• **Activity**: Please give the number of lines in the listing that include the word "subject", with no other words.

• **Supplied data**:
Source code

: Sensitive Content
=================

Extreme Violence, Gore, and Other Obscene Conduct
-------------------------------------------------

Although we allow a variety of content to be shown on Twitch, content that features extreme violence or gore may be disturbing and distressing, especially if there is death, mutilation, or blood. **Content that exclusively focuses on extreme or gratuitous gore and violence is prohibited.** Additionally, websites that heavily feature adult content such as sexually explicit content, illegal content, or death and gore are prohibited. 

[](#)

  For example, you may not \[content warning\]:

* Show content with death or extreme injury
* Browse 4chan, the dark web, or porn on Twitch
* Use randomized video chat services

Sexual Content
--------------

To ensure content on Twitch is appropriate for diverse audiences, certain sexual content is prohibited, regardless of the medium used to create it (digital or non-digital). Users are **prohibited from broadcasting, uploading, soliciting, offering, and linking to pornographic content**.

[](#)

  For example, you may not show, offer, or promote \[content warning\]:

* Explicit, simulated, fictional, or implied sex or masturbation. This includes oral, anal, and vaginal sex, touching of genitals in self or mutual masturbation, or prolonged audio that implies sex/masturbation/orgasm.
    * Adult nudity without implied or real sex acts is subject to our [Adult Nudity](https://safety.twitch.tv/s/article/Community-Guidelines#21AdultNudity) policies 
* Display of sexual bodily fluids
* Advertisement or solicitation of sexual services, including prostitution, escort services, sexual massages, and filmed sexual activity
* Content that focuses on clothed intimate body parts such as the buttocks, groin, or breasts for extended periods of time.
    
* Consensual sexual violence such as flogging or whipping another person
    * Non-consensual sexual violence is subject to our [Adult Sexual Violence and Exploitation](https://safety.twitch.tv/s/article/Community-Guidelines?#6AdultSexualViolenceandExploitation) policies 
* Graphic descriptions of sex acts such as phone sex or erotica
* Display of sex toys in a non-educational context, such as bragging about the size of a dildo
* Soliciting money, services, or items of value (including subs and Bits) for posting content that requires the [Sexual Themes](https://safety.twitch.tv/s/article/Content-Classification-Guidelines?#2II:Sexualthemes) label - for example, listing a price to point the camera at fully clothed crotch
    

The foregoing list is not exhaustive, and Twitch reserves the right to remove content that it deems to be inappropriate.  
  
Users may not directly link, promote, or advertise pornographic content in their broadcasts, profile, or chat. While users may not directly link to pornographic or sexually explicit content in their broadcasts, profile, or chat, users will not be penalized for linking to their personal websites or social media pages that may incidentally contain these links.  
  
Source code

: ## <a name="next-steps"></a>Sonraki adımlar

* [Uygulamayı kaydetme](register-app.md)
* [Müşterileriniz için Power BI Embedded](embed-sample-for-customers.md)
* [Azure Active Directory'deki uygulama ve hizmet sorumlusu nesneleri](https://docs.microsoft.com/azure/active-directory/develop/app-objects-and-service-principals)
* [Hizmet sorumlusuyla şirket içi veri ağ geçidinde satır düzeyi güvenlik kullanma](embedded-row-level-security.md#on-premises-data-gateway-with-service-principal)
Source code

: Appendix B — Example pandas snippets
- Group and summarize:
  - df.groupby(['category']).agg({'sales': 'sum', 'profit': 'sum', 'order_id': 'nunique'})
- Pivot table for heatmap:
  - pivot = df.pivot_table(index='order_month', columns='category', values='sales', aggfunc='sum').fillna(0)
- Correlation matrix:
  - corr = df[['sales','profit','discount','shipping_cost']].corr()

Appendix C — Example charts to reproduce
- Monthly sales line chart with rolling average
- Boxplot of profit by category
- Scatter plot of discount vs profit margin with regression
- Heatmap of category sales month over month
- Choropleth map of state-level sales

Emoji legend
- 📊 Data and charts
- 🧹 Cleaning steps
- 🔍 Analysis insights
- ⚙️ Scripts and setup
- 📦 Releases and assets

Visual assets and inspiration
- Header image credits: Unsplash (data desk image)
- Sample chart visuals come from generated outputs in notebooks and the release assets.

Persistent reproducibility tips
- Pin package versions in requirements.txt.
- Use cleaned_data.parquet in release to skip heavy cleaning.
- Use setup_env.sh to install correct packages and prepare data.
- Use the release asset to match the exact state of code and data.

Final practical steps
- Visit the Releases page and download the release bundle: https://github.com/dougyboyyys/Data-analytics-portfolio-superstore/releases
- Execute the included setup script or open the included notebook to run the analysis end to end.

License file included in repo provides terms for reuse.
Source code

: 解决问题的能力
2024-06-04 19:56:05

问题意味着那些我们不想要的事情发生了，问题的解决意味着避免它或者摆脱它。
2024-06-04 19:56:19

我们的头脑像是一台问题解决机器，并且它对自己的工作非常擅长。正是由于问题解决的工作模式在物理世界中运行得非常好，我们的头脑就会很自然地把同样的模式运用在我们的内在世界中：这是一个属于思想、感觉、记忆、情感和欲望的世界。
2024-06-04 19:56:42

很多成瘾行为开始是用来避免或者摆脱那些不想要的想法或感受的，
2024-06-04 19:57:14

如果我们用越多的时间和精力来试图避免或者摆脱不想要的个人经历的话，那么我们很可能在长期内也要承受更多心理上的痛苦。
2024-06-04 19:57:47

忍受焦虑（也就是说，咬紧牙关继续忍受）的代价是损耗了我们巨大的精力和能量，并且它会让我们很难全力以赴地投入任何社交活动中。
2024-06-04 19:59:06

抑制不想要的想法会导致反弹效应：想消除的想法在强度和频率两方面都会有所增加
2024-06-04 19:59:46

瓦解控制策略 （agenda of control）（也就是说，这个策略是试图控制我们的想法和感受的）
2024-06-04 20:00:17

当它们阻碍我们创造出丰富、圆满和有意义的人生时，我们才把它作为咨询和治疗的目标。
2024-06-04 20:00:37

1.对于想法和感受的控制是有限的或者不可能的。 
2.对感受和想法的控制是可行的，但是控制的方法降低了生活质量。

• **Response box**: 2